Industri ayam potong di Indonesia memproduksi sekitar 3,6 juta ton daging
ayam per tahun pada tahun 2019. Proses pemotongan ayam tidak hanya
menghasilkan produk utama berupa daging ayam, tetapi juga menghasilkan produk
samping berupa limbah bulu ayam. Walaupun kandungan protein bulu ayam cukup
tinggi (mencapai 90%), protein tersebut sulit untuk dimanfaatkan untuk menjadi
bahan baku produk lain karena berada dalam bentuk keratin yang sulit untuk
didegradasi. Menurut studi literatur, degradasi keratin pada bulu ayam dapat dicapai
melalui proses hidrolisis secara kimiawi dan enzimatis.

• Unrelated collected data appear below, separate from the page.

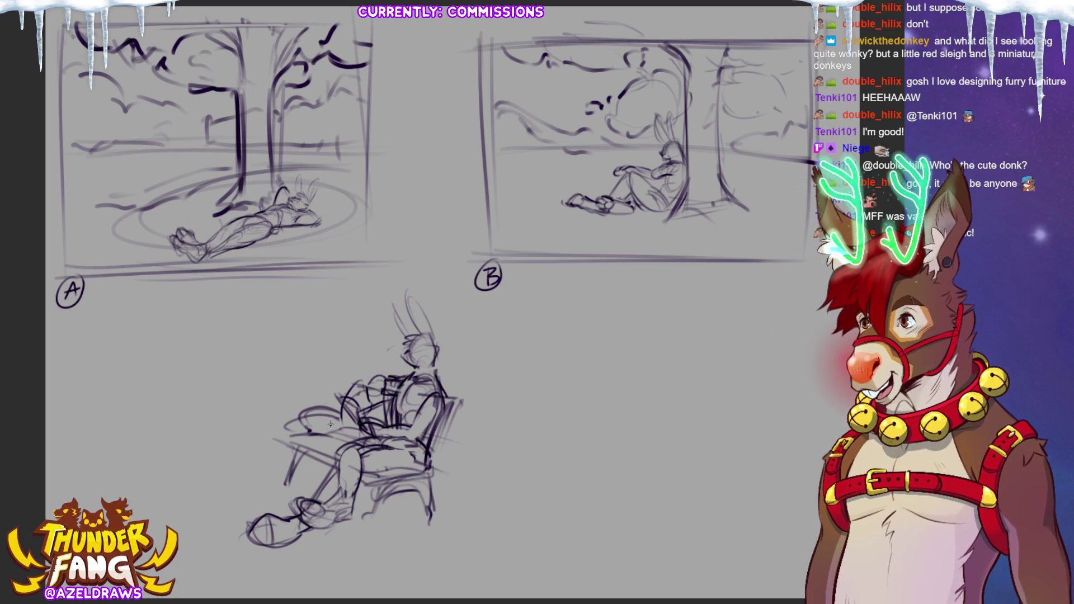
{"action": "mouse_move", "coordinate": [329, 464]}
{"action": "left_mouse_down"}
{"action": "mouse_move", "coordinate": [355, 428]}
{"action": "mouse_move", "coordinate": [351, 391]}
{"action": "mouse_move", "coordinate": [336, 476]}
{"action": "mouse_move", "coordinate": [342, 468]}
{"action": "mouse_move", "coordinate": [302, 465]}
{"action": "left_mouse_up"}
Select the chair legs, enlarge them slightly, and clear the selection
{"action": "key", "text": "ctrl+t"}
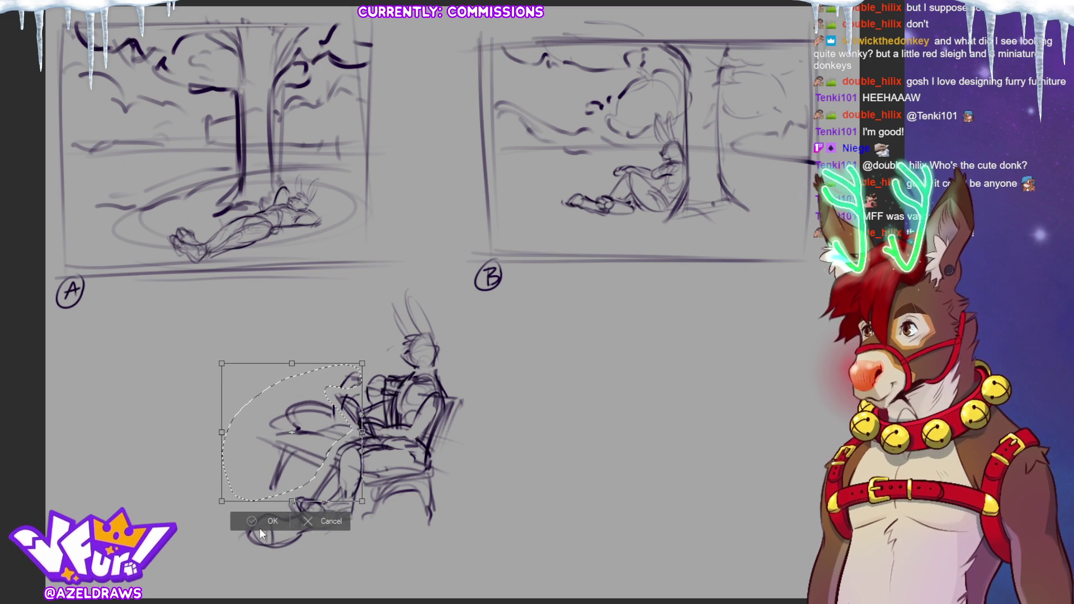
{"action": "left_click", "coordinate": [263, 518]}
{"action": "key", "text": "ctrl+d"}
{"action": "mouse_move", "coordinate": [364, 476]}
{"action": "left_mouse_down"}
{"action": "mouse_move", "coordinate": [358, 535]}
{"action": "mouse_move", "coordinate": [480, 404]}
{"action": "mouse_move", "coordinate": [445, 394]}
{"action": "mouse_move", "coordinate": [417, 453]}
{"action": "left_mouse_up"}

Penelitian ini dilakukan
untuk mengkaji pengaruh perlakuan awal paparan microwave (pada variasi 300,
450, dan 600 Watt) dan menentukan profil degradasi bulu ayam yang telah diberi
perlakuan awal melalui hidrolisis kimawi dengan NaOH pH 11 dan hidrolisis
enzimatis dengan enzim keratinase yang diperoleh dari konsorsium mikroba serta
menentukan parameter hidrolisis enzimatis berdasarkan persamaan logistik.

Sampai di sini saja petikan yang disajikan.